Proof (excerpt): Suppose for contradiction that $∇ f (x^∗) \neq 0$. Define the vector $p = −∇ f (x^∗)$ and note that $$p^T ∇ f (x^∗) = − \| f (x^∗)\|^2 < 0.$$ Because $∇ f$ is continuous near $x^∗$, there is a scalar $T > 0$ such that $$\forall t ∈ [0, T ], p^T ∇ f (x^∗ + tp) < 0 $$
Similarly, in another proof (second-order necessary condition), the author assumes $∇^2 f (x^∗)$ is not positive definite (so $\exists p\in\mathbb{R}^n, p^T ∇^2 f (x^∗)p < 0$), and uses the (assumed) continuity of $∇^2 f$ near $x^*$ to conclude the existence of a scalar $T > 0$ such that $\forall t ∈ [0, T ], p^T ∇^2 f (x^∗+tp)p < 0$.
On the surface, the argument roughly seems to be: if $f$ is continuous at $x^*$, and a certain property $P$ holds for $f(x^*)$, then $P$ holds for $f(x)$ when $x$ is near $x^*$. But of course this is not true in general (for example, take $f$ to be $f(x)=x$, $x^*=0$, $P(f(x^*))$ to be $f(x^*)\geq0$).
I would appreciate some help justifying such statements as "Because $∇ f$ is continuous near $x^∗$, there is scalar $T > 0$ such that $\forall t ∈ [0, T ], p^T ∇ f (x^∗ + tp) < 0 $", specifically using the $\epsilon-\delta$ definition of a continuous function in a metric space (what's the appropriate $\epsilon$ here?).

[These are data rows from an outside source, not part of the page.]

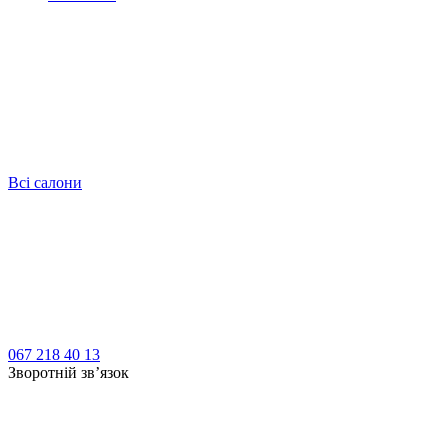
Всі салони
067 218 40 13
Зворотній зв’язок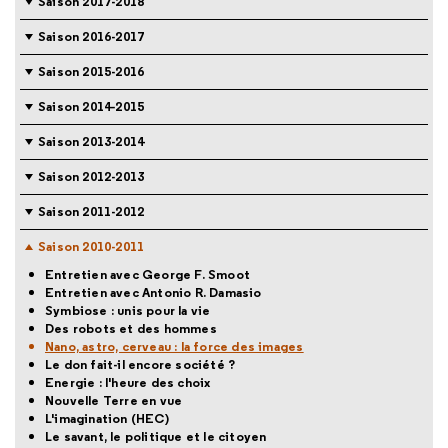
Saison 2017-2018
Saison 2016-2017
Saison 2015-2016
Saison 2014-2015
Saison 2013-2014
Saison 2012-2013
Saison 2011-2012
Saison 2010-2011
Entretien avec George F. Smoot
Entretien avec Antonio R. Damasio
Symbiose : unis pour la vie
Des robots et des hommes
Nano, astro, cerveau : la force des images
Le don fait-il encore société ?
Energie : l'heure des choix
Nouvelle Terre en vue
L'imagination (HEC)
Le savant, le politique et le citoyen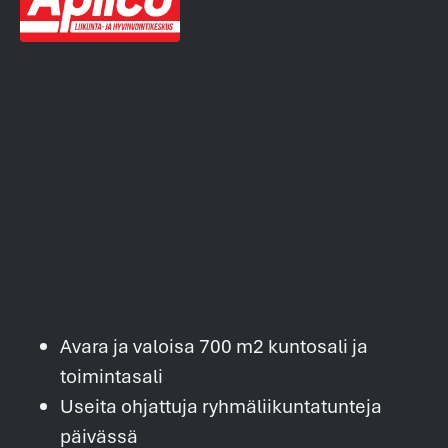
Avara ja valoisa 700 m2 kuntosali ja
toimintasali
Useita ohjattuja ryhmäliikuntatunteja
päivässä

The essence of this step is, if $\phi : X \to \Bbb{R}$ is continuous at a point $x_0 \in X$ and $\phi(x_0) < 0$, then there exists some $\delta > 0$ such that $\phi(x) < 0$ for all $x \in B(x_0; \delta)$. I hope you can justfy why, for fixed $p$, and continuously differentiable $f$, $$x \mapsto p^\top \nabla f(x)$$ is continuous.
To prove this lemma, take $\varepsilon = |f(x_0)| = -f(x_0) > 0$. By the $\varepsilon$-$\delta$ definition of continuity, we know that there must exist some $\delta > 0$ such that \begin{align*} d(x, x_0) < \delta &\implies |f(x) - f(x_0)| < \varepsilon = -f(x_0) \\ &\implies f(x_0) < f(x) - f(x_0) < -f(x_0) \\ &\implies 2f(x_0) < f(x) < 0. \end{align*} Hence, $f(x) < 0$ for all $x \in B(x_0; \delta)$.